Figure 1. Different brain tumor types.

Magnetic resonance imaging (MRI) is a powerful imaging technique that is particularly effective at detecting brain tumors. This is because it can produce detailed images of the brain with excellent contrast and multiplanar imaging capabilities, which helps doctors distinguish between different types of brain tissue and accurately diagnose tumors. In panic attacks, individuals may undergo subjective distress, but with the aid of an adept radiologist, the majority can triumph over the symptoms through appropriate management strategies and therapeutic interventions [8]. This approach is not only to identify tumors inside the brain but to also check the whole internal structure of the human body for any malignancy. Additionally, MRI is a safe and noninvasive imaging technique that does not require the use of contrast agents or ionizing radiation. Overall, the ability of MRI to provide high-quality images and accurate diagnoses makes it a valuable tool in detecting and diagnosing brain tumors [9].

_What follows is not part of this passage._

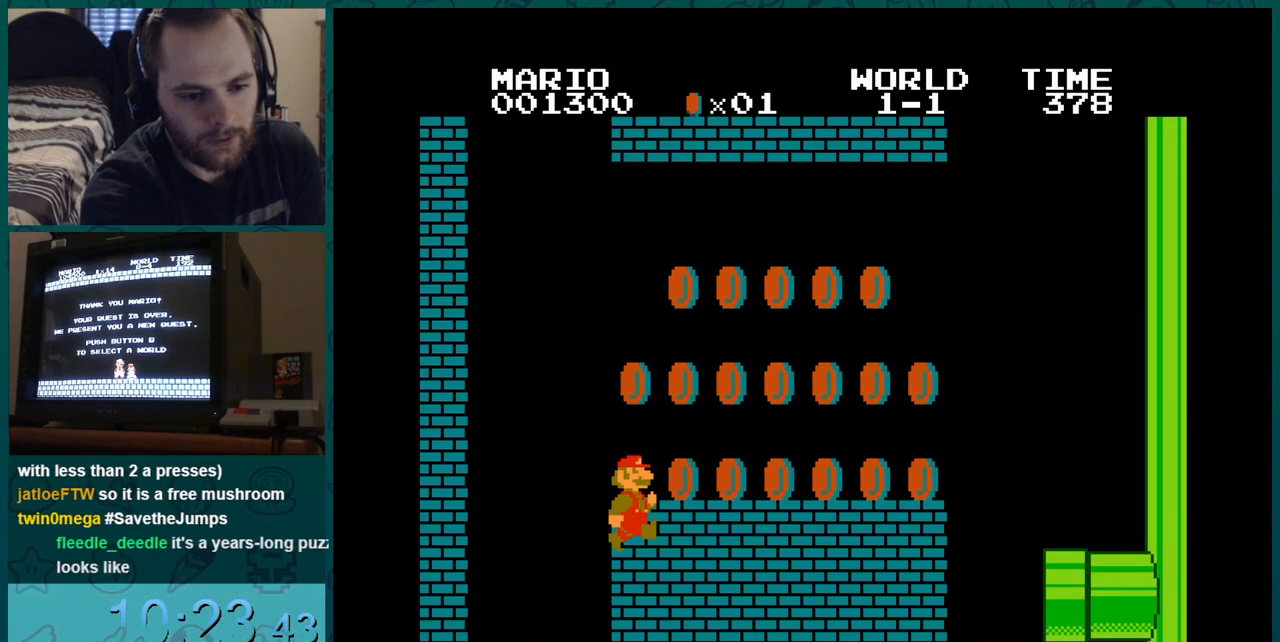
{"buttons": ["B", "DPAD_RIGHT"], "events": []}
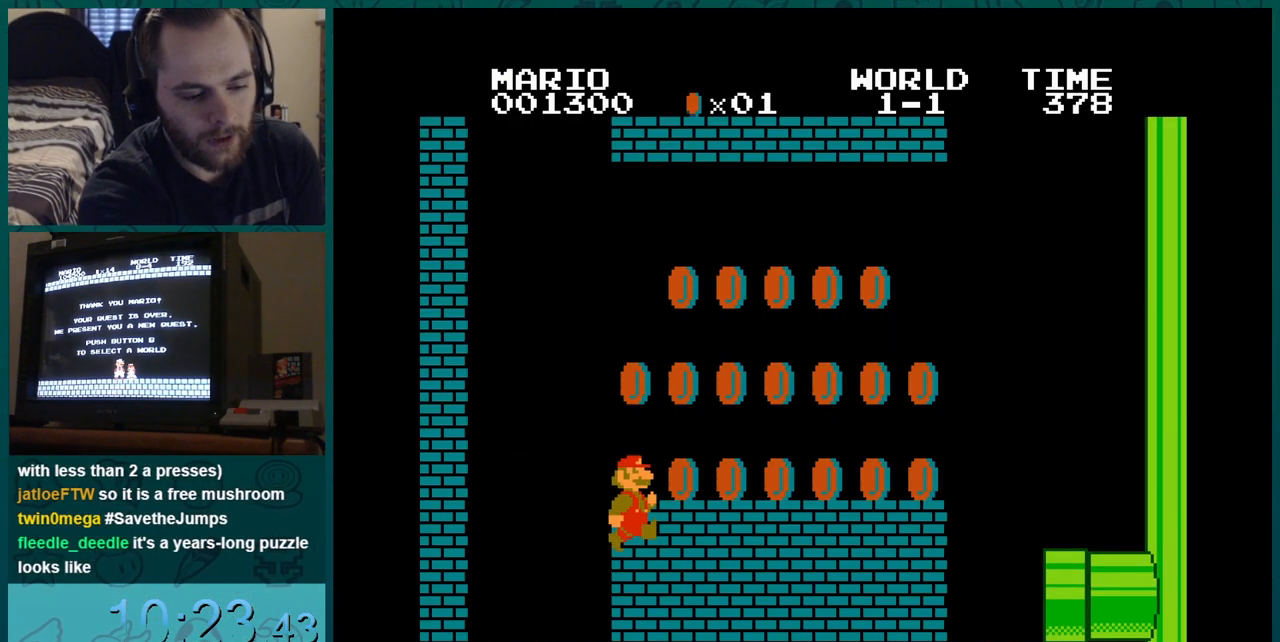
{"buttons": ["B", "DPAD_RIGHT"], "events": [[434, "DPAD_LEFT", "down"], [451, "DPAD_LEFT", "up"], [467, "DPAD_LEFT", "down"], [501, "DPAD_LEFT", "up"]]}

Several MRI modalities differ in imaging parameters, sequence type, and application. Some common MRI modalities (T1-weighted, T2-weighted, diffusion-weighted, and magnetic resonance spectroscopy). T1-weighted imaging produces images that provide good anatomical detail and contrast between different types of tissues, such as fat, muscle, and bone [10]. T1-weighted images are typically used to estimate the brain, spine, liver, and other organs. T2-weighted images contrast different soft tissue types, such as brain tissue, muscle, and fluid-filled spaces. T2-weighted images are often used to evaluate the brain, spine, and joints. Diffusion-weighted imaging uses a technique that measures the random movement of water molecules in tissue to produce images that highlight changes in the tissue’s microstructure [11]. Diffusion-weighted is often used to evaluate the brain, spine, and prostate gland. Magnetic resonance spectroscopy (MRS) uses the same basic principles as MRI, but instead of producing images, it measures the chemical composition of tissues. MRS is often used to evaluate the brain for metabolic disorders and tumors. Each MRI modality has strengths and limitations and is used for specific clinical indications. The specialist will determine which modality best suits each case [12].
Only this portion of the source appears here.